In any such discussions, one would have to address Chinese concerns that letting the exchange rate appreciate significantly would not only damage export industry, but risk a “lost decade” similar to that of Japan in the 1990s. What happened to Japan was largely the result of using monetary policy after 1985 to offset the negative impact of the rising exchange rate on net exports. Naturally, China does not wish to enter the same trap. But, as Gabriel Stein of Lombard Street Research argues in a paper released in June, the two situations are very different: China has far greater potential for fast growth than Japan did in the late 1980s, because Japan’s GDP per head (at purchasing power parity) was already close to that of the US, while China’s is less than a fifth; and China, above all, has huge potential for higher consumption rates. Aggressive credit expansion is a dangerous way to achieve a permanent rise in domestic spending relative to output. That will also require structural changes in the economy. But these are very much in the interest of the Chinese people.

This leads to the final question: how might China be cajoled or coerced into changing its policies? Negotiation remains a hope. The rest of Group of 20 leading countries should unite in calling for these changes. But if negotiation continues to fail, alternatives must be considered. Import surcharges are one possibility.  Fred Bergsten of Washington’s Peterson Institute called for countervailing currency intervention in the FT this week; and Daniel Gros of the Centre for European Policy Studies in Brussels recommends capital account reciprocity: affected countries could prevent other countries from purchasing their financial instruments, unless the latter offered reciprocal access to their financial markets. This idea would also make the Bergsten plan more effective.

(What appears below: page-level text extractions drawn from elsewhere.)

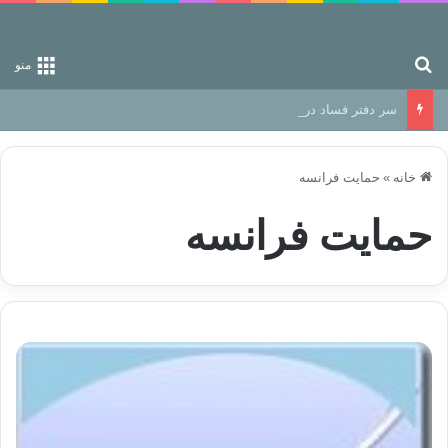
جستجو برای
منو
سر دفتر فساد در زمین‌، دوری وکناره‌گیری از راه خداست‌!
خانه
»
حمایت فرانسه
حمایت فرانسه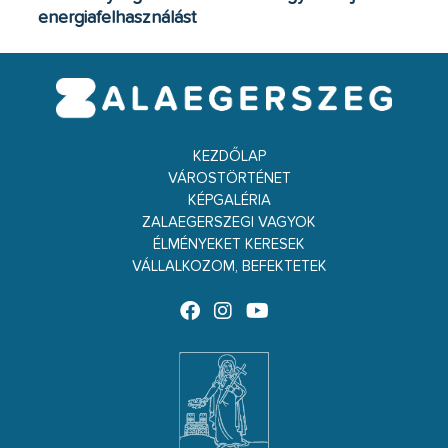
energiafelhasználást
KEZDŐLAP
VÁROSTÖRTÉNET
KÉPGALÉRIA
ZALAEGERSZEGI VAGYOK
ÉLMÉNYEKET KERESEK
VÁLLALKOZOM, BEFEKTETEK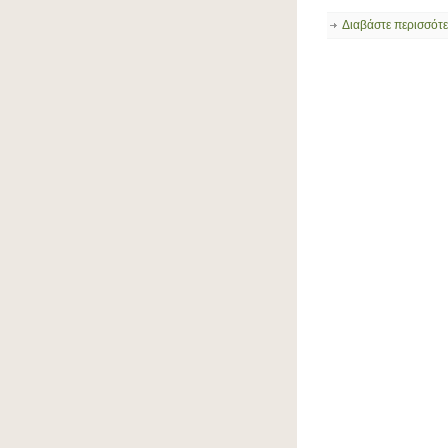
Διαβάστε περισσότ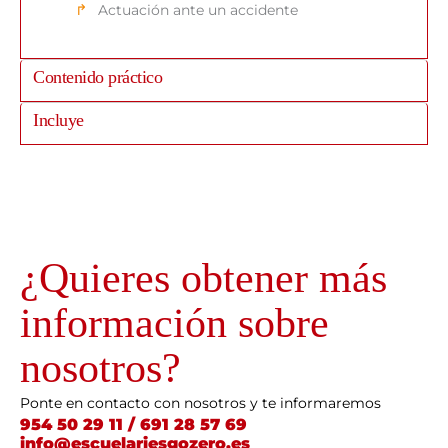
Actuación ante un accidente
Contenido práctico
Incluye
¿Quieres obtener más
información sobre
nosotros?
Ponte en contacto con nosotros y te informaremos
954 50 29 11 / 691 28 57 69
info@escuelariesgozero.es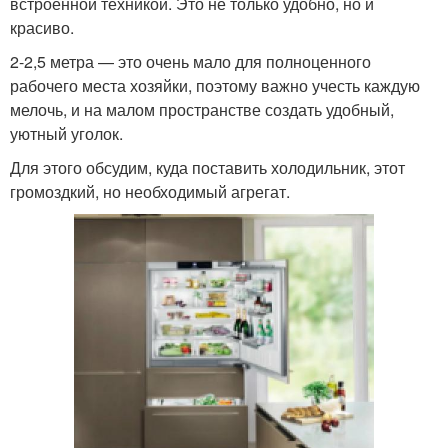
встроенной техникой. Это не только удобно, но и
красиво.
2-2,5 метра — это очень мало для полноценного
рабочего места хозяйки, поэтому важно учесть каждую
мелочь, и на малом пространстве создать удобный,
уютный уголок.
Для этого обсудим, куда поставить холодильник, этот
громоздкий, но необходимый агрегат.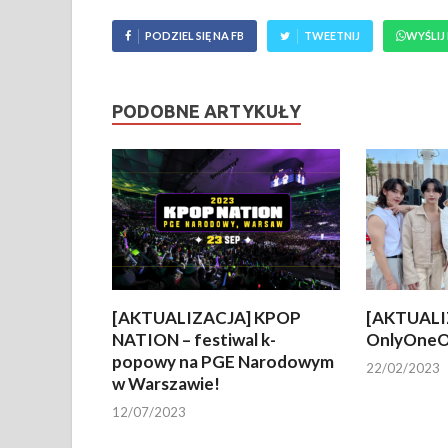
PODZIEL SIĘ NA FB
TWEETNIJ
WYŚLIJ
PODOBNE ARTYKUŁY
[AKTUALIZACJA] KPOP
[AKTUALI
NATION – festiwal k-
OnlyOneO
popowy na PGE Narodowym
22/02/2023
w Warszawie!
12/07/2023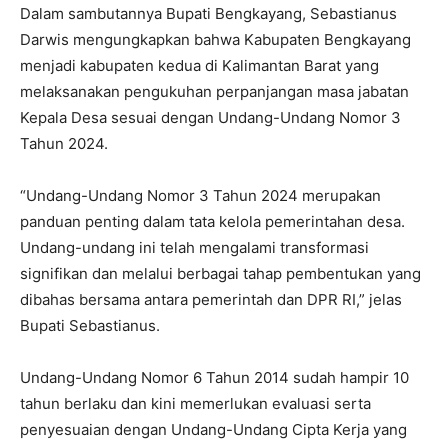
Dalam sambutannya Bupati Bengkayang, Sebastianus
Darwis mengungkapkan bahwa Kabupaten Bengkayang
menjadi kabupaten kedua di Kalimantan Barat yang
melaksanakan pengukuhan perpanjangan masa jabatan
Kepala Desa sesuai dengan Undang-Undang Nomor 3
Tahun 2024.
“Undang-Undang Nomor 3 Tahun 2024 merupakan
panduan penting dalam tata kelola pemerintahan desa.
Undang-undang ini telah mengalami transformasi
signifikan dan melalui berbagai tahap pembentukan yang
dibahas bersama antara pemerintah dan DPR RI,” jelas
Bupati Sebastianus.
Undang-Undang Nomor 6 Tahun 2014 sudah hampir 10
tahun berlaku dan kini memerlukan evaluasi serta
penyesuaian dengan Undang-Undang Cipta Kerja yang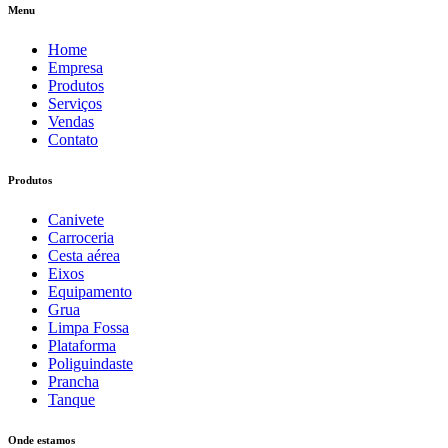
Menu
Home
Empresa
Produtos
Serviços
Vendas
Contato
Produtos
Canivete
Carroceria
Cesta aérea
Eixos
Equipamento
Grua
Limpa Fossa
Plataforma
Poliguindaste
Prancha
Tanque
Onde estamos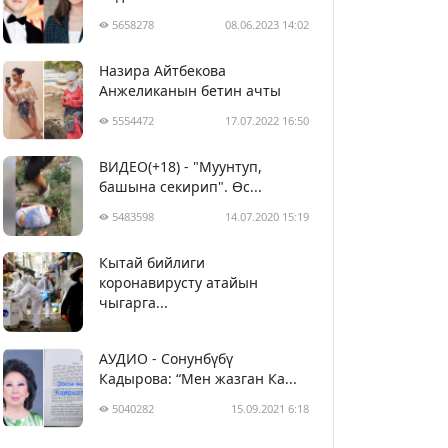
5658278
08.06.2023 14:02
Назира Айтбекова
Анжеликанын бетин ачты
5554472
17.07.2022 16:50
ВИДЕО(+18) - "Муунтуп,
башына секирип". Өс...
5483598
14.07.2020 15:19
Кытай бийлиги
5393832
29.02.2020 23:43
коронавирусту атайын
чыгарга...
АУДИО - Сонунбүбү
Кадырова: “Мен жазган Ка...
5040282
15.09.2021 6:18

I find ideas for intervention in capital markets far more attractive than those involving action against trade, as the US House of Representatives proposed last week. First, action on trade would have to be discriminatory: there is no reason to attack all imports, merely to change Chinese behaviour. But this would almost certainly be a violation of the rules of the World Trade Organisation. A trade war would be very dangerous. Insisting that China stop purchasing the liabilities of other countries so long as it operates tight controls on capital inflows is, instead, direct and proportionate and, above all, moves the world towards market opening.

Some fear that a cessation of Chinese purchases of US government bonds would lead to a collapse. Nothing is less likely, given the massive financial surpluses of the private sectors of the world and the continuing role of the dollar. If it weakened the dollar, however, that would be helpful, not damaging.

The post-crisis world economy will not work so long as its most dynamic economy is also its largest capital exporter. Moreover, China has insured itself to a vastly more than adequate extent. Adopting a set of policies that would turn China into a net importer would benefit both its own people and the rest of the world. The time has come to move beyond rhetoric. Action is urgent.